Ну, перекидали, расселись по пустым саням, засвистели, закричали, погнали — к дому, к дому.
А уж смеркалось. И морозец окреп. Федя то и дело соскакивал, бежал за своими санями, выбиваясь из сил, но стоило только сесть, как морозный ветер опять выдувал тепло. Опять соскакивал и бежал, прихрамывая — клок сена торчал из носка.
Как же теперь? Зима только началась, а уж обувка худая.
15.
Валенки Феде свалял прошлой зимой Степан Гаранин, тогда только что пришедший с фронта. Вернее даже не с фронта, а из госпиталя. Минные осколки, которыми он был и перепахан, и заборонен, и засеян, время от времени этак «всходили» из него, как всходят посеянные зерна — острыми росточками из земли: то есть вдруг на теле Степана появлялся нарыв, к которому он прикладывал подорожник или лопух, а потом, через какое-то время, морщась и ругаясь от боли, прихватывал обкуренными ногтями острое жало очередного осколка, вырывал.
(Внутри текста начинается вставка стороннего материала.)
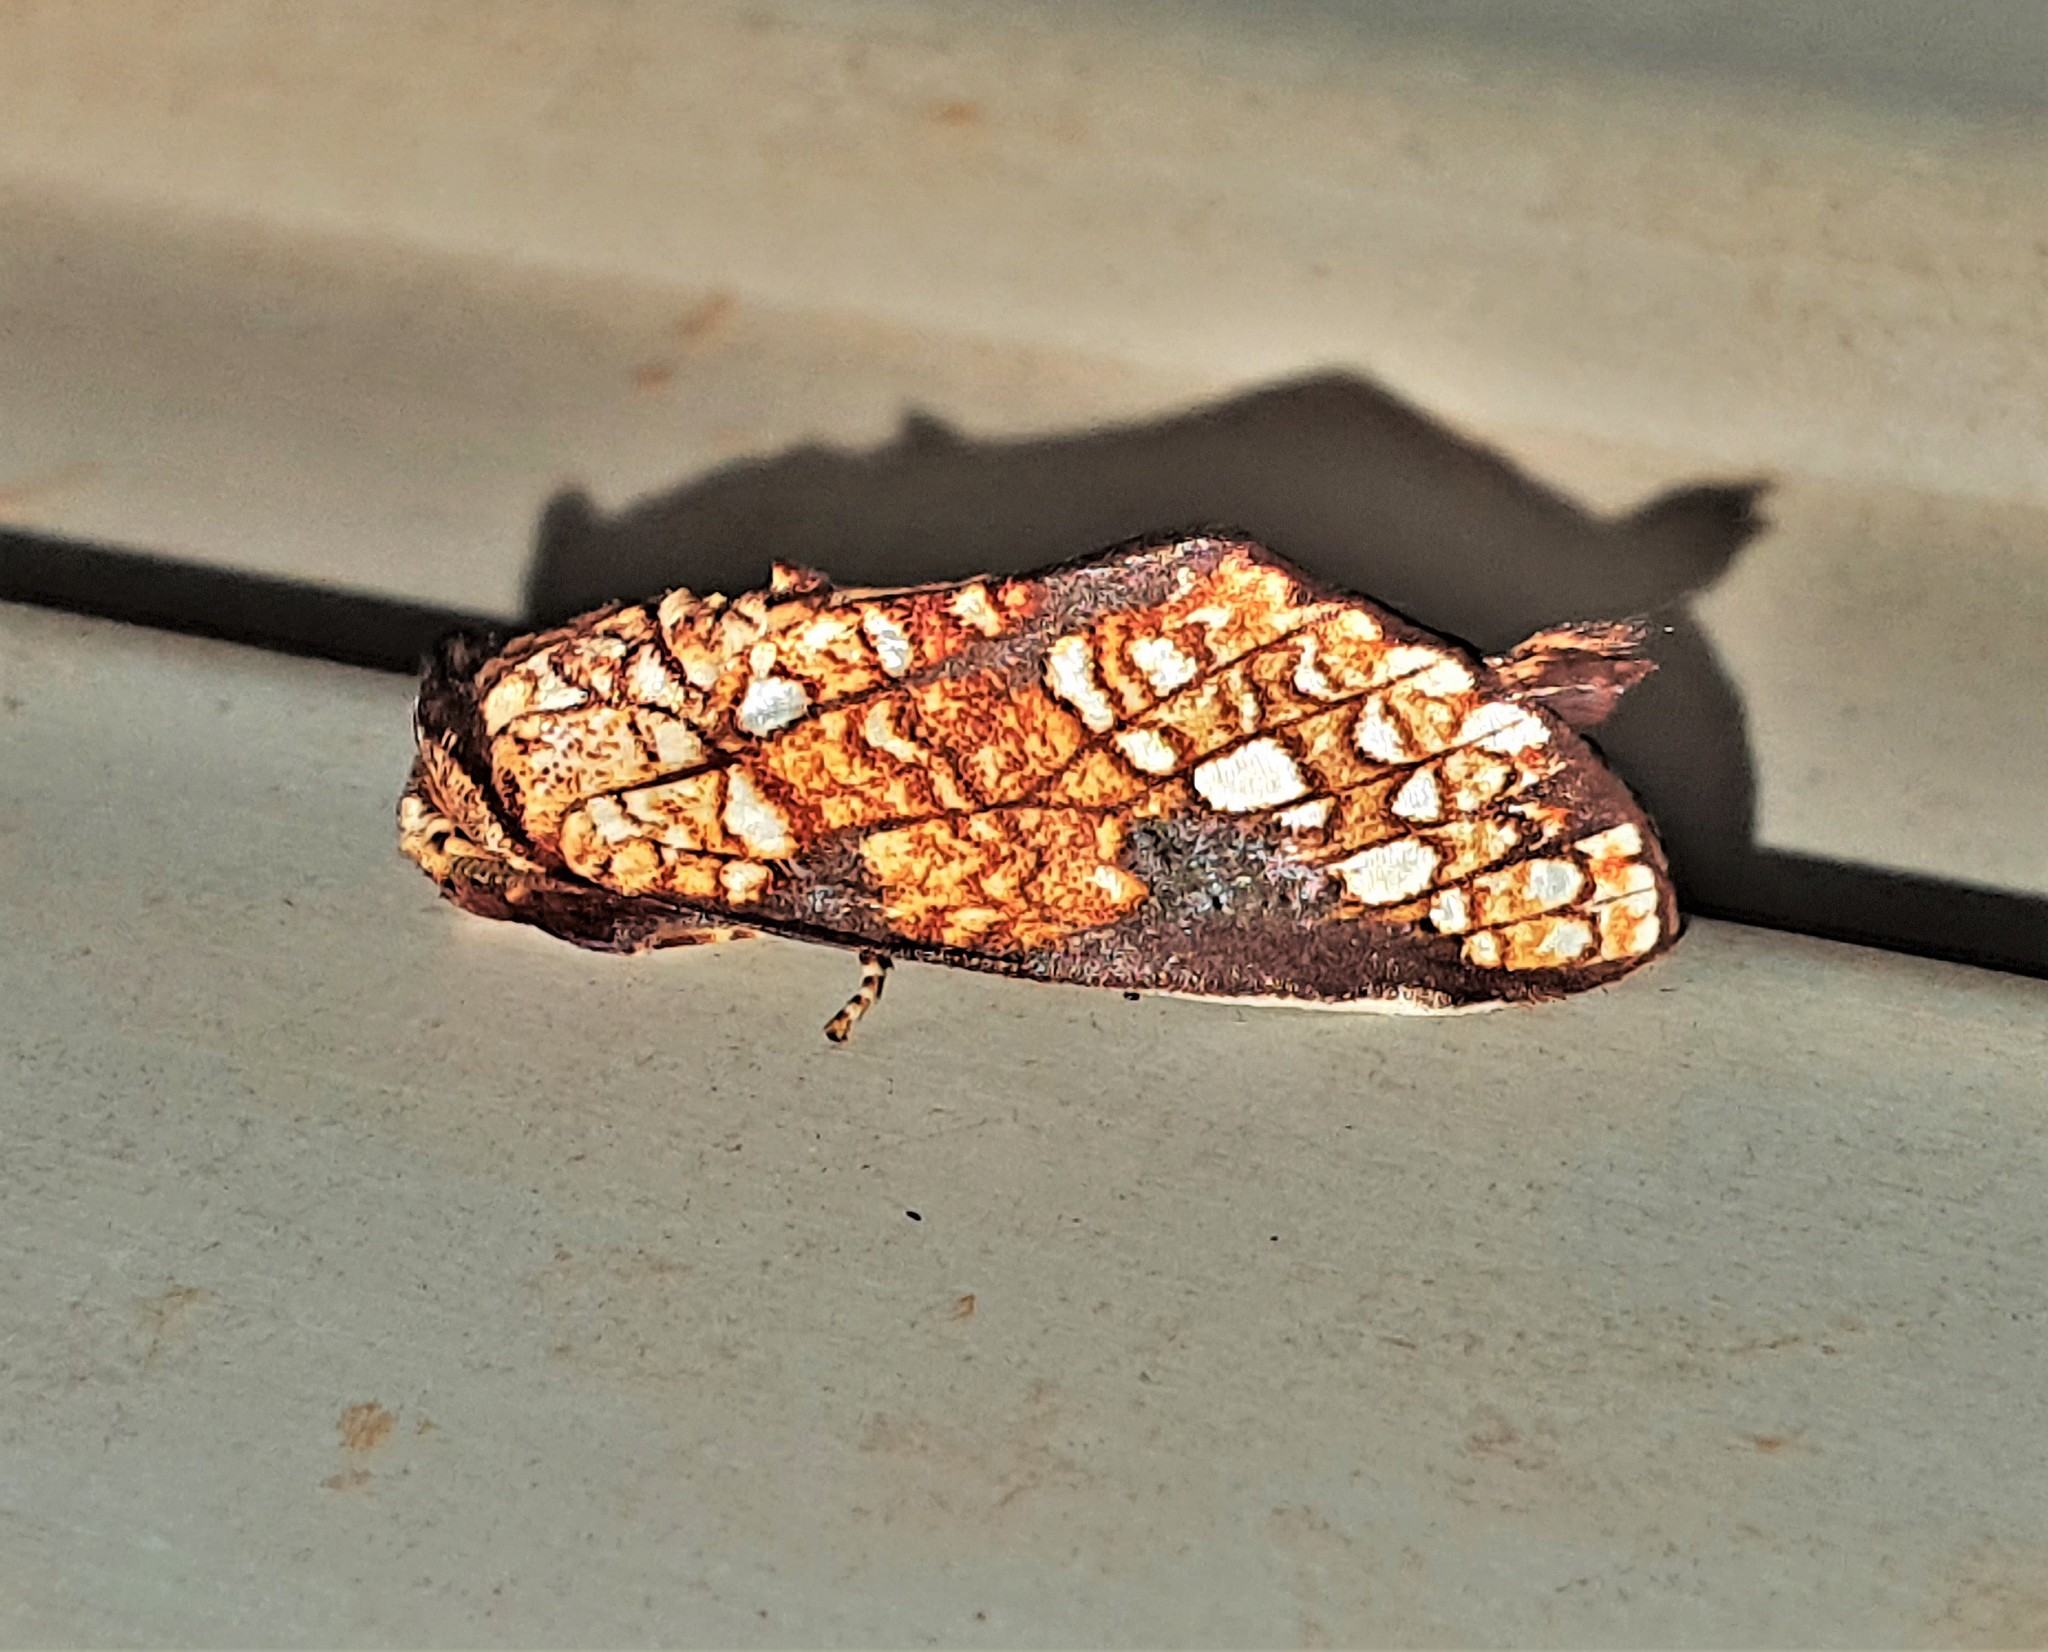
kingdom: Animalia
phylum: Arthropoda
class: Insecta
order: Lepidoptera
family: Notodontidae
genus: Argentiza
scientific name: Argentiza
Но так было потом, а вернувшись домой, сначала-то с месяц лежал в постели, потом встал и напился пьян. В пьяном состоянии бузил, кричал, принародно сорвал с себя рубаху и спустил штаны — и те, кто видел взборожденное страшными шрамами тело Гаранина Степана, содрогнулись от ужаса и жалости, и простили ему бессовестное поведение: грудь его была вспорота, перехлестнута багровыми шрамами, и живот, и спина, и ноги… Набузившись и накричавшись, он долго плакал, потом добыл бережно хранимую женой гармонь и горланил на всю деревню:
— Бывали дни веселые:
Я по три дня не ел.
Не то, чтоб хлеба не было,
А просто не хотел.
Он и раньше любил почудить, потому и звали его чаще не по имени и тем более не по отчеству, а кличкой — Гараня. Как до войны, так и теперь. Кто в этом доме живет? Гараня. Чьи это ребятишки? Да Гаранины. А кто лучше всех валенки валяет в Пятинах? Гараня, кто же еще! Мужичок не бравый, но с фронта принес три ордена; и валяло отменный; и в праздник под его гармошку вся деревня пляшет.
— Тонковаты, — вздыхала мать, щупая новенькую обувку, свалянную Гараней. — Боюсь, Федюшка, живо износишь.
Живо не живо, а уже к весне валеночки пообтрепались на сгибах, подошвы стали подозрительно мягкими, а теперь вот и дырка образовалась под большим пальцем левой ноги. Небось, был бы валенок потолще, так не прожегся так скоро. Винить Гараню, что плохо свалял, или самого себя: зачем не берег? А ведь не берег, верно…
16.
Вот как раз в эту пору появился в Пятинах сапожник. Как и в прошлые зимы, он ходил из деревни в деревню, из дома в дом, куда позовут. В Пятинах его, едва вошел, позвали Сентюрины, по уличному — Крайние. Федя зашел к Костяхе, чтоб вместе идти на работу, а у них сапожник в переднем углу, у окна: голова с широченной лысиной, будто начисто выбрита, а на подбородке рыжая щетина; сидит на низкой табуретке, при фартуке, из-под фартука вытянута деревянная нога; лицо круглое, довольное — видно, что и сыт человек, и выспался, и работой не измучен.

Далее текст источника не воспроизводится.